Determination of neutralizing antibody titers
Neutralizing antibody responses against tier 1 SIVsmE660.11 were measured using luciferase-based virus neutralization assays with TZM-bl cells as previously described[56].
Antibodies for PBMC flow cytometry
Surface stain monoclonal antibodies (mAbs) include: anti-CD4 [L200], anti-CD49d α4 integrin [9F10] and anti-CD95 [DX2] (BD Biosciences, San Jose, CA); anti-CD14 [TUK4], anti-CD20 [HI47] and LIVE/DEAD Fixable Aqua Dead Cell Stain Kit (Invitrogen, Grand Island, NY); anti-CD28 [CD28.2] (Beckman Coulter, Pasadena, CA); anti-CD8 [2ST8.5H7] (Custom, mAb from Serotec, conjugation kit from Invitrogen).Intracellular stain mAbs include: anti-CD3 [SP34-2] and anti-TNF-α [MAb11] (BD Biosciences); anti-IFN-γ [4S.B3] and anti-IL-2 [MQ1-17H12] (Biolegend, San Diego CA).
Flow cytometry staining protocol for PBMCs
PBMCs were isolated from RhMs and cryopreserved. Samples were thawed and stimulated overnight (18 hours) in R10 at 2×106 cells/mL with: (i) SIVmac239 peptide pools specific for Gag or Pol, R10 (negative) or Staphylococcal Entertoxin B (SEB, positive). 1ul/mL GolgiPlug (brefeldin A) and 0.7ul/mL GolgiStop (monensin) (BD Biosciences) were added 1 hour after stimulation began. Cell were then stained as previously described[13].
Intravaginal challenge of rhesus macaques
All 28 animals were intravaginally challenged with 500 TCID50 SIVsmE660 prepared in the laboratory of Dr. Phil Johnson (Children's Hospital of Pennsylvania) twice a week for 2 weeks. The TCID50 of this stock was re-titered in CEMx174 cells at the time of challenge and was 4000 TCID50. The dose was chosen to mimic early HIV infection.

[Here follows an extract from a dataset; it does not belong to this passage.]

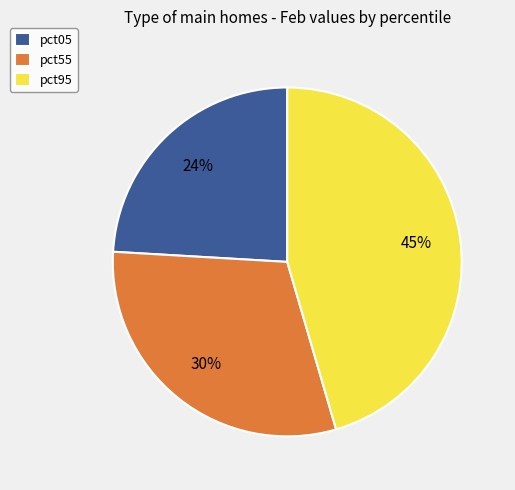

Do pct95 and pct55 together represent more than half of the pie?

Yes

Depo-Provera was not used during the challenge to increase the RhMs ability to become infected. Blood samples were collected twice weekly for 6 weeks, weekly for 2 weeks, and then monthly to day 190 after challenge to monitor plasma viral load. TRIM5α analysis was performed and did not affect challenge outcome. Additional blood and tissue samples were collected at days 14, 28, and 56 after challenge and processed as described for the pre-challenge samples. RhMs were defined as aborted infections if the viral loads remained below the level of detection for the remainder of the study (6 months post challenge). Time to viral control was determine as the number of days after initial infection to the first day viral loads were undetectable or 150 days if progressively infected.
SIV viral RNA quantitation
SIV viral RNA was quantitated using a procedure described previously[57,58].
Statistical analysis
Data are presented as the mean ± S.E.M or median as specified in the figure legends based off of the normalcy of the data as calculated from triplicate wells from each experimental group. The statistical difference between immunization groups was assessed by using Mann-Whitney test, modified ANOVA test or fisher exact test. Comparisons between samples with a P value -0.05 were considered to be statistically different and therefore significant.